▶ **REQUIRED ACTION**
Pick out all lines with the word "site" from the records that follow.

[Opening AVAILABLE DATA section]

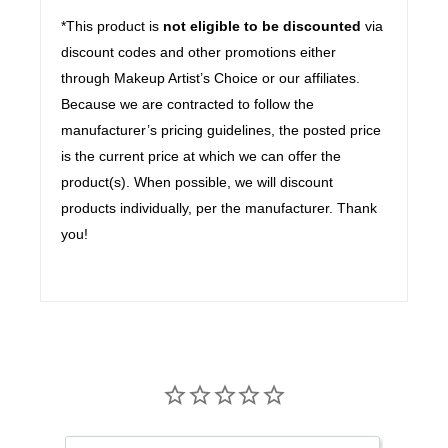
*This product is
not eligible to be discounted
via
discount codes and other promotions either
through Makeup Artist’s Choice or our affiliates.
Because we are contracted to follow the
manufacturer’s pricing guidelines, the posted price
is the current price at which we can offer the
product(s). When possible, we will discount
products individually, per the manufacturer. Thank
you!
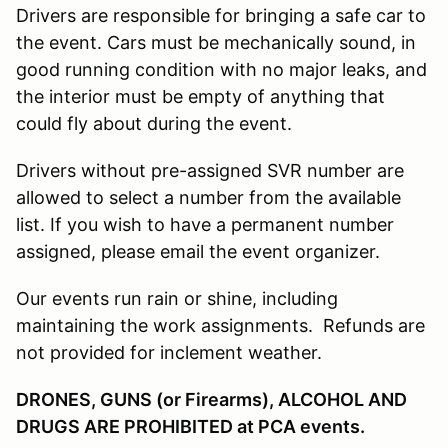
Drivers are responsible for bringing a safe car to
the event. Cars must be mechanically sound, in
good running condition with no major leaks, and
the interior must be empty of anything that
could fly about during the event.
Drivers without pre-assigned SVR number are
allowed to select a number from the available
list. If you wish to have a permanent number
assigned, please email the event organizer.
Our events run rain or shine, including
maintaining the work assignments. Refunds are
not provided for inclement weather.
DRONES, GUNS (or Firearms), ALCOHOL AND
DRUGS ARE PROHIBITED at PCA events.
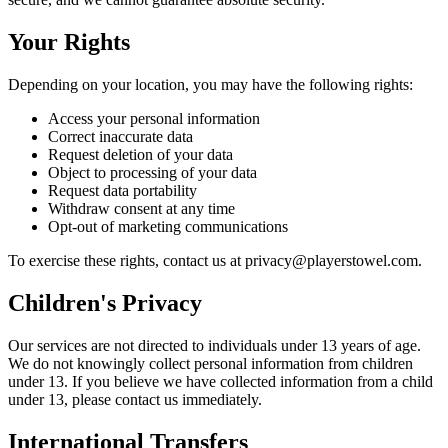
Your Rights
Depending on your location, you may have the following rights:
Access your personal information
Correct inaccurate data
Request deletion of your data
Object to processing of your data
Request data portability
Withdraw consent at any time
Opt-out of marketing communications
To exercise these rights, contact us at privacy@playerstowel.com.
Children's Privacy
Our services are not directed to individuals under 13 years of age.
We do not knowingly collect personal information from children
under 13. If you believe we have collected information from a child
under 13, please contact us immediately.
International Transfers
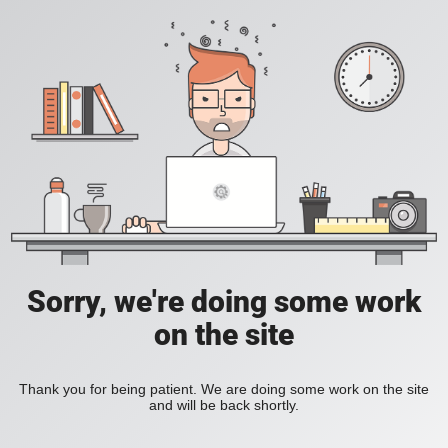
Sorry, we're doing some work
on the site
Thank you for being patient. We are doing some work on the site
and will be back shortly.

[Closing AVAILABLE DATA section]

▶ **EXERCISE OUTPUT**
on the site
Thank you for being patient. We are doing some work on the site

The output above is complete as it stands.